24 Dec 2015: Chicony MP-03756GB-5287 keyboard matrix reverse-engineering

A commonly-available keyboard, used in ASUS Laptops, was chosen for the Libre 15.6in Laptop. However, there are absolutely no datasheets whatsoever available for these keyboards, nor for the laptops in which they are used. A reverse-engineering effort has therefore been underway to work out the 16 x 8 matrix. Initial efforts assumed a rational and sensible layout where the first 8 pins of the connector would be rows and the remaining 16 would be columns, and, on that basis, a circuit was made that set GPIO Banks A, B and C in order, to make the software simple. Weeks later, after considerable research including reading of this particular article, results of testing to determine the keyboard matrix had still proven unsuccessful. Permission was therefore sought from the sponsor to obtain two more sample keyboards and to destructively reverse-engineer the existing one. The results of the initial disassembly can be seen below. Sadly, the keys are designed in such a way that it is impossible to guarantee that all 100+ keys would not be damaged, and on this logical basis the decision was taken to expedite the process of disassembly.
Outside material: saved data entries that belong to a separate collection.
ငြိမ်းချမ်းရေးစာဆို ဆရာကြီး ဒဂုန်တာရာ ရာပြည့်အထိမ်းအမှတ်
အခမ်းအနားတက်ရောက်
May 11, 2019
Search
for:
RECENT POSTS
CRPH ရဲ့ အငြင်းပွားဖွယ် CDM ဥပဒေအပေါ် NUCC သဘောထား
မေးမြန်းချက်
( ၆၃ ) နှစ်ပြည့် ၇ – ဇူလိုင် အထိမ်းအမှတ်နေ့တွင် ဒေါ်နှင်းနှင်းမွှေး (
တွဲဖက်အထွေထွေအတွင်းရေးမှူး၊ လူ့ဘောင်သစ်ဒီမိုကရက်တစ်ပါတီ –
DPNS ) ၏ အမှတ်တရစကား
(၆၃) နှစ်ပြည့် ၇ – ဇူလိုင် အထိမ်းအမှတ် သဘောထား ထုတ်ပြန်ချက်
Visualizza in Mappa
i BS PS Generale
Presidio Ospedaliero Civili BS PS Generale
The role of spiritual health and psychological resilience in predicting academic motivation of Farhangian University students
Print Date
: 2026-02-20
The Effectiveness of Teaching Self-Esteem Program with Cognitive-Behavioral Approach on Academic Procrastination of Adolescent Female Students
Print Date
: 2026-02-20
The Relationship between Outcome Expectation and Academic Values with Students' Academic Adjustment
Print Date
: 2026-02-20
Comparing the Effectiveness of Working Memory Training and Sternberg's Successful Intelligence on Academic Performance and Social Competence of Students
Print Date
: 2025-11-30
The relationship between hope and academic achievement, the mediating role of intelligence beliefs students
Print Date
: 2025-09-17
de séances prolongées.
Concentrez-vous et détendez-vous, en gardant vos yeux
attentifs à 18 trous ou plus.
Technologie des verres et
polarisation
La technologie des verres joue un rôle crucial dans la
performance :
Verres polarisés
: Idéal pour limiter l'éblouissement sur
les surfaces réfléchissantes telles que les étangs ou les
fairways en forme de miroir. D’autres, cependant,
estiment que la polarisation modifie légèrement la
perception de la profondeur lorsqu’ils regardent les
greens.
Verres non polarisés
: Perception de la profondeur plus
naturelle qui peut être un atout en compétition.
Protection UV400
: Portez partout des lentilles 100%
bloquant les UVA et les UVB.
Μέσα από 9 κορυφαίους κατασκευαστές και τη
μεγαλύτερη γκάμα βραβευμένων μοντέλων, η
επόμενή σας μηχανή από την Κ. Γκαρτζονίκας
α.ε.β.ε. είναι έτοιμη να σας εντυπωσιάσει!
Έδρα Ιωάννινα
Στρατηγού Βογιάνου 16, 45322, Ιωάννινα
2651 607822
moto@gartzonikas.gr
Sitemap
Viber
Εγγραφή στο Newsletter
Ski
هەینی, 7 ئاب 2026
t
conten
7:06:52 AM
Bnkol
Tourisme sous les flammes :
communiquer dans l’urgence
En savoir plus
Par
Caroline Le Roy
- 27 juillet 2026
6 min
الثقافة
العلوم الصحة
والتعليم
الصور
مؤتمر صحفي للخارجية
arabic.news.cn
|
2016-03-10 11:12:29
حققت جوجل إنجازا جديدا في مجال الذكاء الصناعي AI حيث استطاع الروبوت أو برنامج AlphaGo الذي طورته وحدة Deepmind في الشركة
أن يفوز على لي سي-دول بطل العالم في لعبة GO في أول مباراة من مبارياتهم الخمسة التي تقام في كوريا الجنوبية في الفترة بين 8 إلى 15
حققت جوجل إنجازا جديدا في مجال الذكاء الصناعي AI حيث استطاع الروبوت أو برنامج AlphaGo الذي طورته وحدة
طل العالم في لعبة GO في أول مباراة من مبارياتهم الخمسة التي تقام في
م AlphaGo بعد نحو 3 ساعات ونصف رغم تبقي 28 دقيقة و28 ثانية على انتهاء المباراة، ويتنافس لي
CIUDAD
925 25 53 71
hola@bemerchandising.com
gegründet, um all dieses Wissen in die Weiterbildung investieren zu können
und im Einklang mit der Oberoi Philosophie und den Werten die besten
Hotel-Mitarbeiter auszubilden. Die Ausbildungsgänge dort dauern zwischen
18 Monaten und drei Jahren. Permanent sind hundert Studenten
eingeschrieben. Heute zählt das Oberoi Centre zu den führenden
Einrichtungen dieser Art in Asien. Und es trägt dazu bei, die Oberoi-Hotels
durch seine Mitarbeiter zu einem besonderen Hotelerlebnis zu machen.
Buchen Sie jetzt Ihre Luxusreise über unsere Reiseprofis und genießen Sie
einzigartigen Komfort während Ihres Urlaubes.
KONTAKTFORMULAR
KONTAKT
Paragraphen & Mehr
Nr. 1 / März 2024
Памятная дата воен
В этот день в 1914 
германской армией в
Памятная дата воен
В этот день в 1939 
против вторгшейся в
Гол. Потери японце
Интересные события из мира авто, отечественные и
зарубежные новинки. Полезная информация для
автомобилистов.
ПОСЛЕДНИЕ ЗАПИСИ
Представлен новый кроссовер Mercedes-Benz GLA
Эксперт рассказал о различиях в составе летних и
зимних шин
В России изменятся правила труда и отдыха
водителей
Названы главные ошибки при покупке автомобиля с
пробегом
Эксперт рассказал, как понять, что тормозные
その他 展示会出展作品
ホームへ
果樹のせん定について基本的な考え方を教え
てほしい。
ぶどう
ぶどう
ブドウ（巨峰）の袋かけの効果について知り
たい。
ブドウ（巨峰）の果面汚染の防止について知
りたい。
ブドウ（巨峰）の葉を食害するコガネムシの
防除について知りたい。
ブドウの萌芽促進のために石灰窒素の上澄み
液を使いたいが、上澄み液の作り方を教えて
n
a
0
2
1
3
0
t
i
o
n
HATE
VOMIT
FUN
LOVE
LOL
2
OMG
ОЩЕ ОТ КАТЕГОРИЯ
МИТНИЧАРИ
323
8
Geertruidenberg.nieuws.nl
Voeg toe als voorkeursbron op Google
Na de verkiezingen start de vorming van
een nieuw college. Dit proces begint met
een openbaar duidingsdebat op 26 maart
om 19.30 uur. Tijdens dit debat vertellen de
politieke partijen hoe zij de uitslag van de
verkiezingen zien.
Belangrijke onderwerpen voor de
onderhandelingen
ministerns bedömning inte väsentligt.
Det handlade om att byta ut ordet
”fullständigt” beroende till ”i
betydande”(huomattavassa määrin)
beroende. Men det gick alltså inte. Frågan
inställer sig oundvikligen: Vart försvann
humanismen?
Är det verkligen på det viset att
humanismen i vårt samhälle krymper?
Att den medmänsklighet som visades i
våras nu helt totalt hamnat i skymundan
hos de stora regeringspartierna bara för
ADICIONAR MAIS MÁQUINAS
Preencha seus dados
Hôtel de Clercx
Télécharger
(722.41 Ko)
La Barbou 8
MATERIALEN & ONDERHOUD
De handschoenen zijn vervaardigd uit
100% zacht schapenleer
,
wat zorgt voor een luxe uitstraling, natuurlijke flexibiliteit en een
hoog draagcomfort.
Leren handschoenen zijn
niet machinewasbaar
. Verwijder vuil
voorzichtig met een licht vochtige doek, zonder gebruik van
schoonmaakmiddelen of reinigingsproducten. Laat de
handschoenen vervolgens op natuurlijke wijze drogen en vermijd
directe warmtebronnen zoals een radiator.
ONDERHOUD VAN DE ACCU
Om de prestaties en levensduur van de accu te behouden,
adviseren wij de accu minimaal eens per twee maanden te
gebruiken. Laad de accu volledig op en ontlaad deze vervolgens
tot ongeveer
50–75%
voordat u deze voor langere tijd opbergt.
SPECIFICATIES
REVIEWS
This does not fit well with the environmentally ethical basis of the project, but in this instance there is very little in the way of alternative options.

The first thing noted is the sheer amazing complexity of the keyboard's thin film circuit. it's triple layer! The middle layer is presumed to provide a small air-gap around each pair of top and bottom key contact-points, ensuring that the top and bottom plastic act as a "spring". This middle layer thin film circuit provides bridge-points between the top and bottom circuit tracks, allowing tracks to jump across places that would otherwise be impossible to route in a simple two-layer circuit.

The numbers that are building up in the bottom left of the A4 sheet are the rows (8-contact-points) and columns (16-contact-points). All eight 16-point columns have been located. The interesting thing is that they are not the first 8 pins, nor the last 8 pins, of the connector: they are, rather unfortunately, interspersed. A non-destructive black-box reverse-engineering process would have definitely been too time-consuming. Now, the laborious task of tracing every single track, going over and documenting all 200+ contact-points, is approximately half way through, after two days of study. Full results will follow later.